## Activities:
A – Please summarize the balloon thread in two sentences.
B – List every distinct equation written out in the balloon thread, one per line.

## Supplied text:
*** Begin section ***
Question

Ok, im working with derivatives on this problem. A spherical balloon is inflated with gas at a rate of 20 cubic feet per minute. How fast is the radius of the balloon changing at the instant the radius is (a) 1 foot and (b) 2 feet?

Answer 1

If this is a parametric differential question, you'd have to use:
V = 4/3*pi*r^3
differentiate with respect to r (dv/dr)
use dV/dt is 20 (from the 20 cubic feet per min)
and then use the fact that:

dV/dt = dV/dr * dr/dt

Answer 2

Can u show me some steps?

Answer 3

That's pretty much it. Dubstitute what you know.

dV/dt = 20 ft^3 / min

When the Radius is 1 ft, what is the volume?
When the Radius is 2 ft, what is the volume?

You're looking for dr/dt in each case.

Answer 4

So how would i work in the formula for the volume of a sphere?

Answer 5

You use it to calculate the volume for the two given radii.
You use it to calculate the derivative, DV/dr.

Please show this work.

Answer 6

Well i think the derivative of v is 4pir^2 my teacher isnt the best at explaining this stuff.

Answer 7

Okay, in this case we have V(t) and r(t), not just V and r. In other words, the radius and the volume are functions of time. You must account for this in your derivation.

Your derivtive was good, but better notation would make it look substantially more obvious.

Given \(V = \dfrac{4}{3}\pi r^{3}\), we have \(dV = 4\pi r^{2} dr\).

Recognizing that V and r are functions of time, we have: \(\dfrac{dV}{dt} = 4\pi r^{2} \dfrac{dr}{dt}\)

It turns out we do NOT need to volume related to the individual radii. Just substitute to known values.

Answer 8

Um, the computer is not showing ur equations, can u retype them?

Answer 9

You can produce your own, I would think.

V = 4/3 pi r^3 ==> dV/dt = 4 pi r^2 dr/dt
*** End section ***
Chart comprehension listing
*** Begin section ***
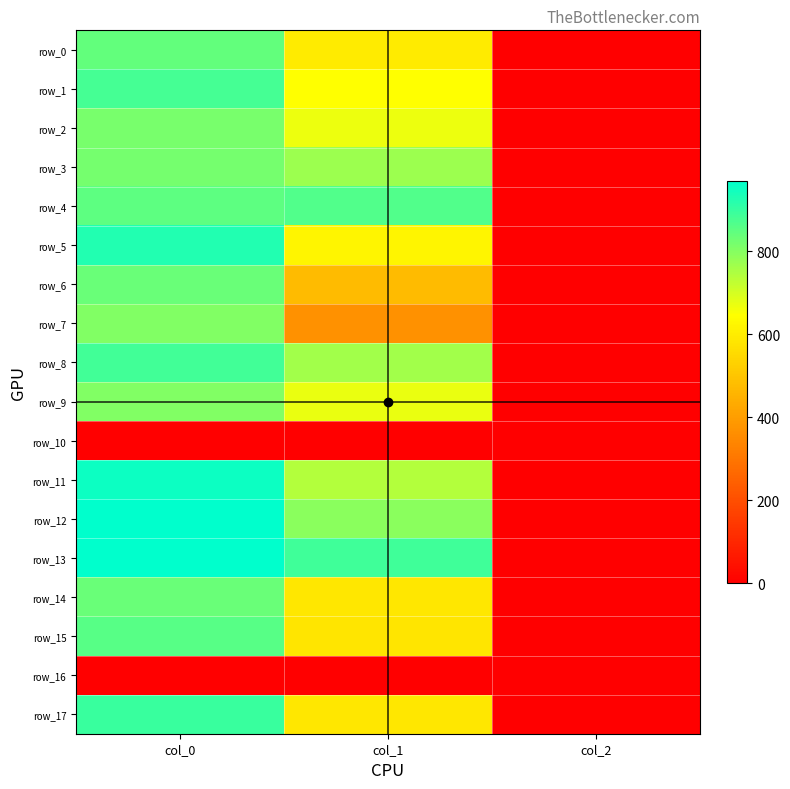

What is the maximum value shown in the chart?

970.0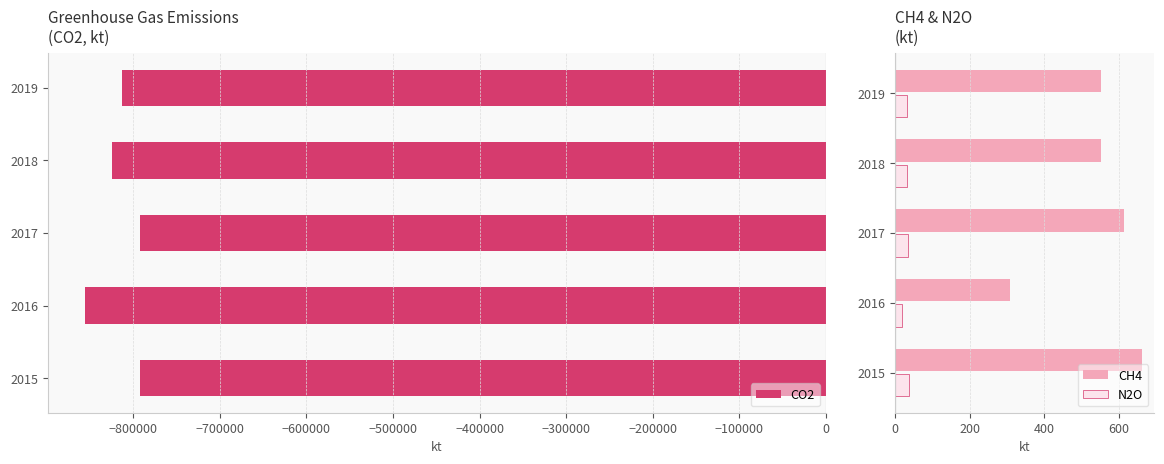

Count the number of categories in the chart.

5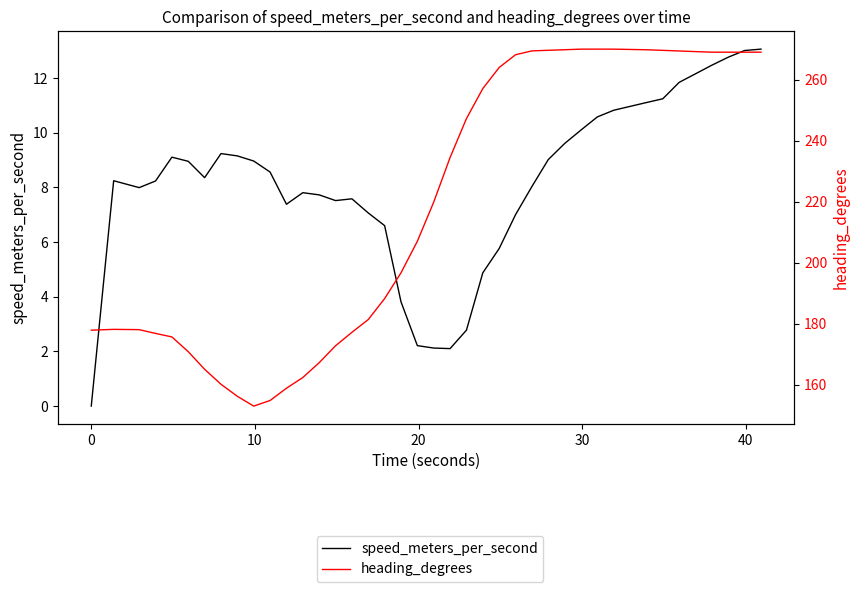

Reading right to left, transcribe all the data shown in this chart.

speed_meters_per_second: 13.1	13.0	12.8	12.5	12.2	11.8	11.2	11.1	10.8	10.6	10.1	9.6	9.0	8.0	7.0	5.8	4.9	2.8	2.1	2.1	2.2	3.8	6.6	7.1	7.6	7.5	7.7	7.8	7.4	8.6	9.0	9.2	9.2	8.4	9.0	9.1	8.2	8.0	8.2	0.0
heading_degrees: 269.0	269.0	269.0	269.0	269.2	269.4	269.6	269.8	270.0	270.0	270.0	269.8	269.6	269.4	268.2	264.0	257.1	247.2	234.5	219.9	207.0	196.7	188.2	181.4	177.2	172.8	167.2	162.4	158.8	154.8	153.0	156.2	160.1	165.0	170.8	175.7	176.8	178.0	178.1	177.9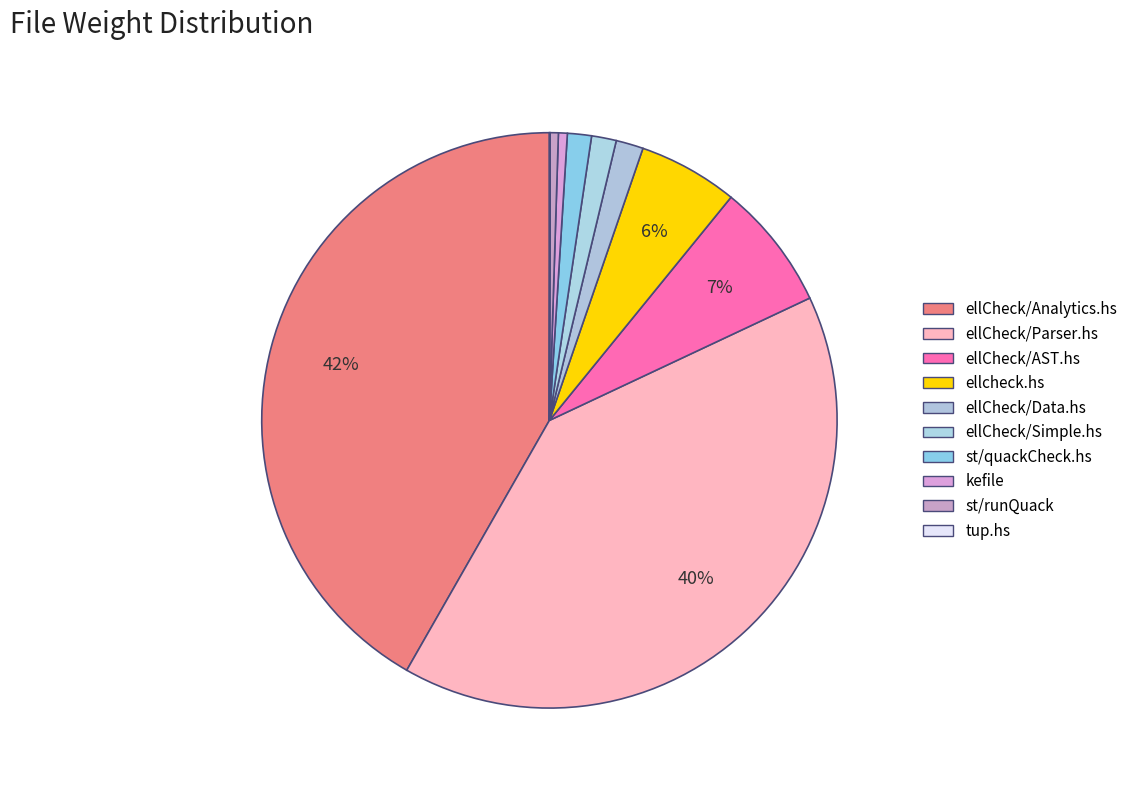

The ellCheck/AST.hs slice represents 1% of the pie. True or false?

False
*** End section ***
## Solutions in order:
A – A poster working with derivatives asks how fast the radius of a spherical balloon, inflated with gas at 20 cubic feet per minute, is changing when the radius is 1 foot and when it is 2 feet. Replies point to the sphere volume formula V = 4/3πr³ and the chain rule dV/dt = dV/dr · dr/dt, noting that volume and radius are functions of time, so dV/dt = 4πr² dr/dt, into which the known values are substituted without needing the volumes at the individual radii.

B –
V = 4/3πr³
dV/dt = dV/dr · dr/dt
dV/dt = 20 ft³/min
dV = 4πr² dr
dV/dt = 4πr² dr/dt